Source extract ▸

Photograph by Glen Wilson
LENDING A HAND: Woody Harrelson plays with the body parts in 'Zombieland.'

Dead Reckoning

Woody Harrelson stalks the wasteland in self-conscious 'Zombieland'

By Richard von Busack


IT'S ONE THING to make a movie where all the characters know they're in a movie. It's another to have them remind the audience that they know they're in a movie, up to the point where the pleasure starts to wane. Zombieland starts with a foolproof idea. We have the usual zombie plague—this time, raging cannibalism that migrated up from mad-cow-tainted hamburger. The United States is in ruins, and the nervous college-age hero (Jesse Eisenberg)—known to us as Columbus—calls the dreadful landscape Zombieland: a new land with new rules. He joins three reluctant companions: a Twinkies-loving cowboy called Tallahassee (Woody Harrelson), a fast female loner named Wichita (Emma Stone) and her little sis, Little Rock (Abigail Breslin), whom Wichita was raising in the grifter trade before the zombies took over. All four head to a place where they think the light at the end of the tunnel still shines: Disneyland, renamed "Pacific Playland" and played by Wild Adventures amusement park in Valdosta, Ga.

There's merit to the idea of a turkey-shoot zombie-killing finale amid colored lights and spinning rides, but the film doesn't get more imaginative than the previews—the idea doesn't go anywhere. Under Ruben Fleischer's bare-bones direction, Zombieland is slathered with narration by Columbus, reiterating zombie-fighting rules: the "Double Tap" being very important. Eisenberg—more covertly funny in his last amusement-park movie, Adventureland—frets about safety issues and worries about girls, and on the road he gets sassed by Tallahassee as a wimp.

Exercise brief ▸
List every character the Zombieland review names, together with the actor it gives for each. Nothing in the data is needed for this.

Records provided ▸

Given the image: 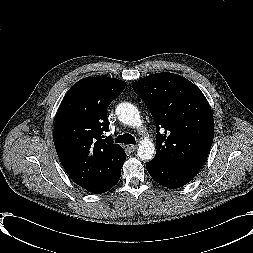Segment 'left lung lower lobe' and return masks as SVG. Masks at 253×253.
I'll list each match as a JSON object with an SVG mask.
<instances>
[{"label":"left lung lower lobe","mask_w":253,"mask_h":253,"mask_svg":"<svg viewBox=\"0 0 253 253\" xmlns=\"http://www.w3.org/2000/svg\"><path fill=\"white\" fill-rule=\"evenodd\" d=\"M150 176L167 188H179L190 182L201 167L192 165L165 164L150 161L146 164Z\"/></svg>","instance_id":"obj_1"}]
</instances>
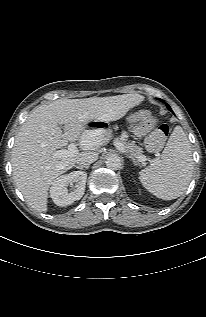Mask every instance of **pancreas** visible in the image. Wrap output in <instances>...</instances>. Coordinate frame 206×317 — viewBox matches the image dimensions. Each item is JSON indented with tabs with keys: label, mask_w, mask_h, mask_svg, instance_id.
<instances>
[{
	"label": "pancreas",
	"mask_w": 206,
	"mask_h": 317,
	"mask_svg": "<svg viewBox=\"0 0 206 317\" xmlns=\"http://www.w3.org/2000/svg\"><path fill=\"white\" fill-rule=\"evenodd\" d=\"M119 138H120V142L123 144V147L126 153L130 154L133 157H139L142 155V148L135 145L134 142L127 141L128 137L126 134L124 133L121 134Z\"/></svg>",
	"instance_id": "1"
}]
</instances>
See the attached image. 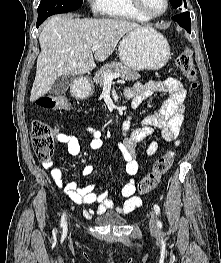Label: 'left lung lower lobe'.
Here are the masks:
<instances>
[{"label":"left lung lower lobe","instance_id":"1","mask_svg":"<svg viewBox=\"0 0 221 263\" xmlns=\"http://www.w3.org/2000/svg\"><path fill=\"white\" fill-rule=\"evenodd\" d=\"M172 20L176 21L188 33H191V19H190V13L189 12L180 13V14L172 17Z\"/></svg>","mask_w":221,"mask_h":263}]
</instances>
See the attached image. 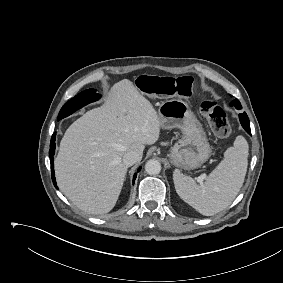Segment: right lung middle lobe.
Masks as SVG:
<instances>
[{
	"label": "right lung middle lobe",
	"instance_id": "dd1d6c3e",
	"mask_svg": "<svg viewBox=\"0 0 283 283\" xmlns=\"http://www.w3.org/2000/svg\"><path fill=\"white\" fill-rule=\"evenodd\" d=\"M99 97L100 95L96 93L95 89H88L79 93L62 107L58 115V120L63 119L81 107L98 100Z\"/></svg>",
	"mask_w": 283,
	"mask_h": 283
}]
</instances>
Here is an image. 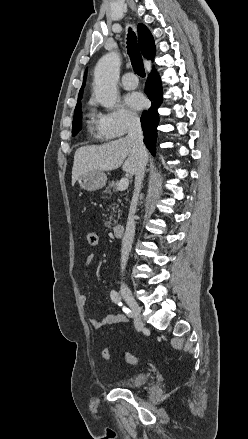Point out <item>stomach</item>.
<instances>
[{"mask_svg": "<svg viewBox=\"0 0 248 439\" xmlns=\"http://www.w3.org/2000/svg\"><path fill=\"white\" fill-rule=\"evenodd\" d=\"M107 176L103 171H90L79 177L78 183L80 187L87 191H96L105 186Z\"/></svg>", "mask_w": 248, "mask_h": 439, "instance_id": "1", "label": "stomach"}]
</instances>
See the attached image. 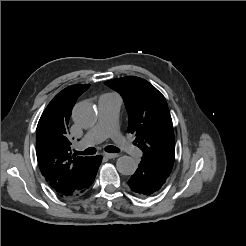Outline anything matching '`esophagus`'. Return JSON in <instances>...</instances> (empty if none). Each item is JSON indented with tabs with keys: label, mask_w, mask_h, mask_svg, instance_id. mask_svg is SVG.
<instances>
[{
	"label": "esophagus",
	"mask_w": 246,
	"mask_h": 246,
	"mask_svg": "<svg viewBox=\"0 0 246 246\" xmlns=\"http://www.w3.org/2000/svg\"><path fill=\"white\" fill-rule=\"evenodd\" d=\"M103 156L108 158V159H114V158H117L119 155L114 154V153H104Z\"/></svg>",
	"instance_id": "34e87169"
}]
</instances>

Response ▸
- Columbus: Jesse Eisenberg
- Tallahassee: Woody Harrelson
- Wichita: Emma Stone
- Little Rock: Abigail Breslin